Assignment: Below are the records; locate each line with the word "index" and copy it.

Input data:
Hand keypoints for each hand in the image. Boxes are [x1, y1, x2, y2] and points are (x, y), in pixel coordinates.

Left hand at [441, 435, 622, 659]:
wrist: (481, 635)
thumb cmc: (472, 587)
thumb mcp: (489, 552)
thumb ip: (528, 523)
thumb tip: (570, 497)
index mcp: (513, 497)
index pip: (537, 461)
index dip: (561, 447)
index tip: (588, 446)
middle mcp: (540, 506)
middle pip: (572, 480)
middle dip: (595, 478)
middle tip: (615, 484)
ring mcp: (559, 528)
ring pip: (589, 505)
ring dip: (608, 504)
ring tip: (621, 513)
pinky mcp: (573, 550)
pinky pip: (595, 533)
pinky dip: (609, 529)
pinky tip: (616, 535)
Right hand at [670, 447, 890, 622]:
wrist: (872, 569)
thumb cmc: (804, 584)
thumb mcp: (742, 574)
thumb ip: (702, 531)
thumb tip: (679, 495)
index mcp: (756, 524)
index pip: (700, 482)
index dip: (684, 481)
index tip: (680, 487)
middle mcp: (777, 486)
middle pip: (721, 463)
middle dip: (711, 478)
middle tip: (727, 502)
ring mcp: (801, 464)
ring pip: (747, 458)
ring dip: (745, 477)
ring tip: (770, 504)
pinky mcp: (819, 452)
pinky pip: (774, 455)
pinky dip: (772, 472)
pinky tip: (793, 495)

--

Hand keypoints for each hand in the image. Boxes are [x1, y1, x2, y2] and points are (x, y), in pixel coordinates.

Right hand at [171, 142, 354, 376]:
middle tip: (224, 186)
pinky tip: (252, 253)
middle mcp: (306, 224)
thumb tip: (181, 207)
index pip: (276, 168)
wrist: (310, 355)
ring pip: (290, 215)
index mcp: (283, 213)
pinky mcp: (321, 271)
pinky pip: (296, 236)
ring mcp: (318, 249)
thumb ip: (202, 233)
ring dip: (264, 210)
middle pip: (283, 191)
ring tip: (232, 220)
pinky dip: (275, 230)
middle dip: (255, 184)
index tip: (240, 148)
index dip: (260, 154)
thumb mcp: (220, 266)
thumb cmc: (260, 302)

The answer:
index mcp: (513, 497)
index pip: (537, 461)
index dip: (561, 447)
index tip: (588, 446)
index mcp: (756, 524)
index pip: (700, 482)
index dip: (684, 481)
index tip: (680, 487)
index pip: (276, 168)
index mcp: (283, 213)
index tip: (240, 148)
index dip: (260, 154)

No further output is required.